Voice Input(Azure AI Speech)
ChatVPet supports voice input through Azure AI services. You must first create a Speech resource in the Azure portal .
| Field | Description |
| Enable Voice Input | Toggle switch; when enabled, a microphone button will appear in the chat interface. |
| Speech Key | The subscription key for your Azure Speech resource. |
| Speech Region | The region where your Azure resource is located (e.g., eastasia、westus. |
| Speech Language | The language code for recognition (e.g., zh-CN、en-US(see supported list) |
Chat and Memory Parameters
| Field | Default | Description |
| Max Chat History | 20 | The maximum number of historical messages injected into the context for a single turn. |
| Max Tool Library | 10 | The maximum number of tools retrieved per conversation; higher values increase Token consumption. |
| Max Knowledge Base | 10 | The maximum number of knowledge base entries retrieved per conversation; higher values increase Token consumption. |
| Max Output Tokens | 4000 | The maximum number of Tokens allowed for a single response; it is recommended not to exceed the model's limit. |
| Max Rounds | 5 | The maximum number of recursive cycles allowed for Tool Calls (to prevent infinite loops). |
History Compression and Diary Parameters
ChatVPet compresses excessively long history into diaries to save Tokens and implement long-term memory.

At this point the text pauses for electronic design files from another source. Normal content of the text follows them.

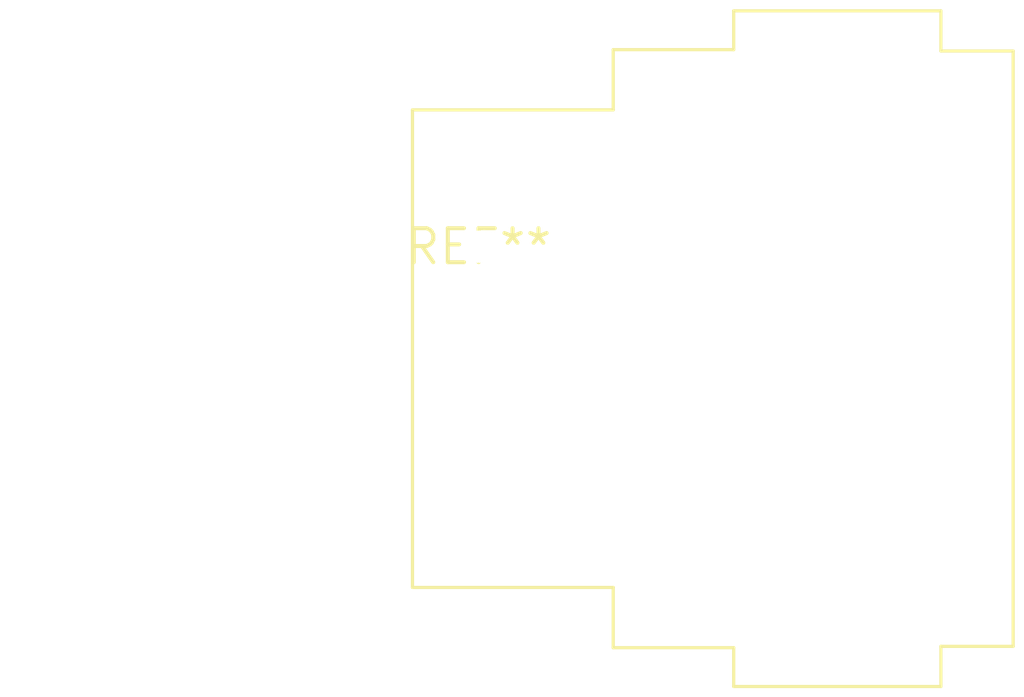
<source format=kicad_pcb>
(kicad_pcb (version 20240108) (generator pcbnew)

  (general
    (thickness 1.6)
  )

  (paper "A4")
  (layers
    (0 "F.Cu" signal)
    (31 "B.Cu" signal)
    (32 "B.Adhes" user "B.Adhesive")
    (33 "F.Adhes" user "F.Adhesive")
    (34 "B.Paste" user)
    (35 "F.Paste" user)
    (36 "B.SilkS" user "B.Silkscreen")
    (37 "F.SilkS" user "F.Silkscreen")
    (38 "B.Mask" user)
    (39 "F.Mask" user)
    (40 "Dwgs.User" user "User.Drawings")
    (41 "Cmts.User" user "User.Comments")
    (42 "Eco1.User" user "User.Eco1")
    (43 "Eco2.User" user "User.Eco2")
    (44 "Edge.Cuts" user)
    (45 "Margin" user)
    (46 "B.CrtYd" user "B.Courtyard")
    (47 "F.CrtYd" user "F.Courtyard")
    (48 "B.Fab" user)
    (49 "F.Fab" user)
    (50 "User.1" user)
    (51 "User.2" user)
    (52 "User.3" user)
    (53 "User.4" user)
    (54 "User.5" user)
    (55 "User.6" user)
    (56 "User.7" user)
    (57 "User.8" user)
    (58 "User.9" user)
  )

  (setup
    (pad_to_mask_clearance 0)
    (pcbplotparams
      (layerselection 0x00010fc_ffffffff)
      (plot_on_all_layers_selection 0x0000000_00000000)
      (disableapertmacros false)
      (usegerberextensions false)
      (usegerberattributes false)
      (usegerberadvancedattributes false)
      (creategerberjobfile false)
      (dashed_line_dash_ratio 12.000000)
      (dashed_line_gap_ratio 3.000000)
      (svgprecision 4)
      (plotframeref false)
      (viasonmask false)
      (mode 1)
      (useauxorigin false)
      (hpglpennumber 1)
      (hpglpenspeed 20)
      (hpglpendiameter 15.000000)
      (dxfpolygonmode false)
      (dxfimperialunits false)
      (dxfusepcbnewfont false)
      (psnegative false)
      (psa4output false)
      (plotreference false)
      (plotvalue false)
      (plotinvisibletext false)
      (sketchpadsonfab false)
      (subtractmaskfromsilk false)
      (outputformat 1)
      (mirror false)
      (drillshape 1)
      (scaleselection 1)
      (outputdirectory "")
    )
  )

  (net 0 "")

  (footprint "Jack_XLR_Neutrik_NC4FBH_Horizontal" (layer "F.Cu") (at 0 0))

)

</source>
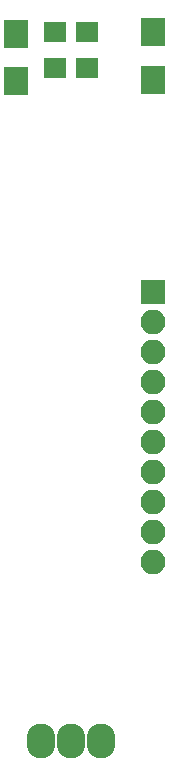
<source format=gbr>
G04 #@! TF.FileFunction,Soldermask,Top*
%FSLAX46Y46*%
G04 Gerber Fmt 4.6, Leading zero omitted, Abs format (unit mm)*
G04 Created by KiCad (PCBNEW 4.0.7-e2-6376~58~ubuntu16.04.1) date Mon Jun 25 07:50:44 2018*
%MOMM*%
%LPD*%
G01*
G04 APERTURE LIST*
%ADD10C,0.100000*%
%ADD11R,1.900000X1.700000*%
%ADD12R,2.100000X2.400000*%
%ADD13O,2.432000X2.940000*%
%ADD14R,2.100000X2.100000*%
%ADD15O,2.100000X2.100000*%
G04 APERTURE END LIST*
D10*
D11*
X169650000Y-42000000D03*
X172350000Y-42000000D03*
X169650000Y-45000000D03*
X172350000Y-45000000D03*
D12*
X178000000Y-46000000D03*
X178000000Y-42000000D03*
X166400000Y-42150000D03*
X166400000Y-46150000D03*
D13*
X171000000Y-102000000D03*
X173540000Y-102000000D03*
X168460000Y-102000000D03*
D14*
X178000000Y-64000000D03*
D15*
X178000000Y-66540000D03*
X178000000Y-69080000D03*
X178000000Y-71620000D03*
X178000000Y-74160000D03*
X178000000Y-76700000D03*
X178000000Y-79240000D03*
X178000000Y-81780000D03*
X178000000Y-84320000D03*
X178000000Y-86860000D03*
M02*

</source>
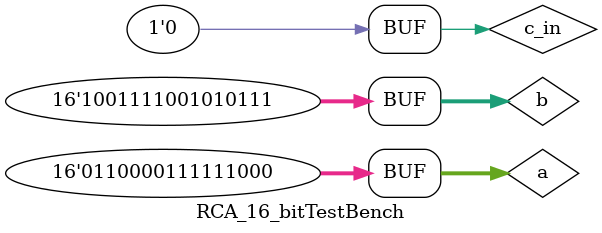
<source format=v>
`timescale 1ns / 1ps


module RCA_16_bitTestBench;

	// Inputs
	reg [15:0] a;
	reg [15:0] b;
	reg c_in;

	// Outputs
	wire [15:0] s;
	wire c_out;

	// Instantiate the Unit Under Test (UUT)
	RCA_16_bit uut (
		.a(a), 
		.b(b), 
		.c_in(c_in), 
		.s(s), 
		.c_out(c_out)
	);

	initial begin
		$monitor ("a = %d, b = %d, c_in = %d, c_out = %d, sum = %d", a, b, c_in, c_out, s);
      a = 16'd1076; b = 16'd13875; c_in = 1;
		#100;
		a = 16'd31245; b = 16'd7785; c_in = 0;
		#100;
		a = 16'd25000; b = 16'd25600; c_in = 1;
		#100;
		a = 16'd25001; b = 16'd40535; c_in = 1;
		#100;
		a = 16'd25080; b = 16'd40535; c_in = 0;
	end
      
endmodule


</source>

| Field | Default | Description |
| Compression Trigger | 24 | Automatically triggers compression when chat history exceeds this number; set to 0 to disable. |
| Retention Count | 10 | The number of recent dialogue turns to keep intact (not summarized) during compression. |
| Diary Decay Rate | 0.03 | The rate at which the weight of un-retrieved diaries decreases after each turn (0.03 = 3%). |
| Max Diary Injection | 10 | The maximum number of diary entries injected into the system prompt for each conversation. |
6. Knowledge Base Settings
Switch to the Knowledge Base Settings tab to add custom knowledge line by line in the text box:
{name}likes eating strawberry cake
{hostname}likes eating strawberries.
{hostname}dislikes working because the boss always makes them work overtime.
Rules:
- One piece of information per line
- Knowledge is not directly loaded into the prompt in its entirety; instead, it is dynamically retrieved by the embedding algorithm based on relevance.
- You can describe the Pet's persona, daily preferences, specialized domain knowledge, and more.
- Use {name}to refer to the Pet's name and {hostname}to refer to the player's name.
- Changes will take effect after restarting the game.
7. 7. Database Preview
Switch to the Database Preview tab to view all current knowledge base entries, tool libraries, and chat records.
- Search:Enter keywords and click Search to perform a precise text-match lookup.
- Vector Search:Enter natural language and click Vector Search to find results based on semantic similarity, which typically yields better results.
- Clear Vector Cache:After changing the Embedding API or model, click this button to clear old vectors and force a recalculation.
- Delete Chat History:In the “Chat History” sub-tab, right-click an entry and select Delete to remove specific historical conversations.
8. FAQ
Q: ChatVPet doesn't respond after I save the API information?
A: Please check:
- Whether the API URL is correct.
- Whether the API Key is valid and not expired.
- If using OpenAI, a Web Proxy needs to be configured in Mainland China.
- Check if the account balance is sufficient.
Q: Is configuring Embedding mandatory?
A: Yes, it is mandatory. If you are unsure what to fill in, please refer to 3.3
Q: Search results worsened after changing the Embedding model?
A: Vectors generated by different models are incompatible. Please click Clear Vector Cache on the Database Preview page and wait for the vectors to be regenerated during the next conversation.
Q: How can I reduce Token consumption?
A: You can:
- Decrease the values for Max Chat History, Max Tool Library and Max Knowledge Base.
- Shorten the Initialization Text.
- Select a model with lower pricing rates.